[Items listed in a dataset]
--

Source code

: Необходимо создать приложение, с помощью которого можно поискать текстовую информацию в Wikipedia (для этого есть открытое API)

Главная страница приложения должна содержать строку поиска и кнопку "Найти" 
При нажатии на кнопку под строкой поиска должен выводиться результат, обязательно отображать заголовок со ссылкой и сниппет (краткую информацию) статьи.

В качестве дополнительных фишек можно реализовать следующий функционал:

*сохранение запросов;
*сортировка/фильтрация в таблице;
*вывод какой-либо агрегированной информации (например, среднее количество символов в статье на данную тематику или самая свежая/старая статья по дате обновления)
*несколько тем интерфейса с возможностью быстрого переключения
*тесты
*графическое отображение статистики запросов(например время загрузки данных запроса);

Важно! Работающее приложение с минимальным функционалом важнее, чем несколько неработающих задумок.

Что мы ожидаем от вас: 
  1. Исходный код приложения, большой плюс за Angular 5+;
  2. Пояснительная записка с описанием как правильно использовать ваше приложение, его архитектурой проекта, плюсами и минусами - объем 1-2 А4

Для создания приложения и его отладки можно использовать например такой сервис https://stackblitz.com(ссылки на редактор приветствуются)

--

All lines from the one containing "Что мы ожидаем" through the end of the records, both ends included, are to be quoted exactly; please add nothing else.

▸ **Response area**:
Что мы ожидаем от вас: 
  1. Исходный код приложения, большой плюс за Angular 5+;
  2. Пояснительная записка с описанием как правильно использовать ваше приложение, его архитектурой проекта, плюсами и минусами - объем 1-2 А4

Для создания приложения и его отладки можно использовать например такой сервис https://stackblitz.com(ссылки на редактор приветствуются)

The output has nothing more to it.